Developing Callers in St Louis, MO

The Hatchling Project encourages good calling, good dancing, good music, traditions, evolution of traditions, and fun.

By Martha Edwards
The article as it appearred in the Summer 2009 issue of CDSS News

If you live in some of the more-developed dance regions, I hear you have a problem. You have so many good callers that new callers don’t have a hope of getting enough practice to become future good callers. As callers age, so does your dance group, and there’s no one coming along to take your place.

If you live in one of the less-developed regions, I hear you also have a problem. You don’t have enough good callers to keep your dancers coming back for more. Or perhaps your callers are pretty good but there’s a breakdown or two every evening, and your dancers’ skills are not improving. Your community may be shrinking, and your dance isn’t particularly attracting new people, for whatever reason.

Don’t get me wrong. There are some really good new callers now making the national rounds at dance weekends. They learned somewhere, and since there is always room at the top, they get gigs. But I’m not talking about where our new great callers are going to come from, but where our new good callers are going to come from.

Perhaps you’ve tried holding calling workshops, led by your best local caller, and eight people show up, take the workshops for six weeks, and at the end, one person decides to continue, and then she moves away. It’s been ten years since a new caller started calling in your town.

If this is your situation, I offer a possible solution, one that has (so far) worked in St. Louis, and one which I believe is completely replicable almost anywhere. In six months, we had seven new callers, and that number is now up to nine.

All it takes is a big enough space to hold 10-12 dancers – we dance in my suburban home family room – some CDs, and the Internet.

There were three of us in the beginning, and we met a couple of times on a beautiful backyard deck and puzzled our way through some dances. We roped in a non-dancing friend to be the fourth in the set (It’s important to have someone who needs clear explanations in your practice group.) and began to figure out what to do. The three of us are long-time dancers, and one of us is a musician. We had attended a few one-day calling workshops in the past, but our actual calling experience was thin, to say the least. So we just jumped in. I casually mentioned what we were doing to the leader of our local contra group and he said “Why don’t you each call a couple of dances at the dance the week after next?” Gulp. Into the deep end. We managed it, with a few awkward moments, and were pushed quickly a ways up the learning curve.

## TO-DO LIST
[1] According to the article on developing callers, what does the Hatchling Project encourage? List every item.
[2] Continue the article on developing callers in St. Louis from its final sentence.
The data after this point comes from a different source than the article on developing callers.

## STORED DATA
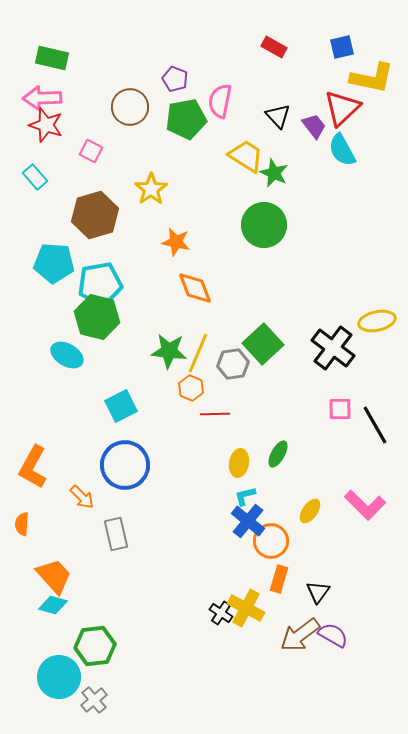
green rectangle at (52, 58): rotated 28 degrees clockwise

## OUTPUTS FOR THE TASKS
[1] Good calling, good dancing, good music, traditions, evolution of traditions, and fun.

[2]
We roped in a couple more friends, and then started buttonholing people in the dance group who we thought might make good candidates. We were looking mostly for the better dancers. In addition to specifically singling people out, I also made this announcement at several dances: “In this group of people there are several of you who would be terrific callers if you learned how to do it. We have no idea which one of you it is, and you probably don’t either. The only way to find out is to try it long enough that you learn how. We’re looking for talent and you just might be the one that has it.”

Some of the people we identified did join us, and a few others we hadn’t thought of volunteered, and we started getting together, once a week on alternating Tuesdays and Wednesdays (that didn’t last long), then on every other Wednesday, and finally, every Wednesday, every week, every month. We spend a portion of every get-together just discussing calling topics – what do you say, when do you say it, how long does a dance run, what do you say to the band, how do you learn to call without a card, that sort of thing – but the main event of the evening is simply people calling dances. We call them Calling Parties, and yes, they do involve wine and cheese and brownies.

Lately, we’ve started using a signup board, like an open calling night, to make sure everyone who wants to call gets a chance. We have found that, while you can have a lot of fun with just four people, the ideal number is twelve – ten to dance (so you get a progression without leaving out more than two people at a time, as you do with eight people dancing), one to call, and one to work the CD player.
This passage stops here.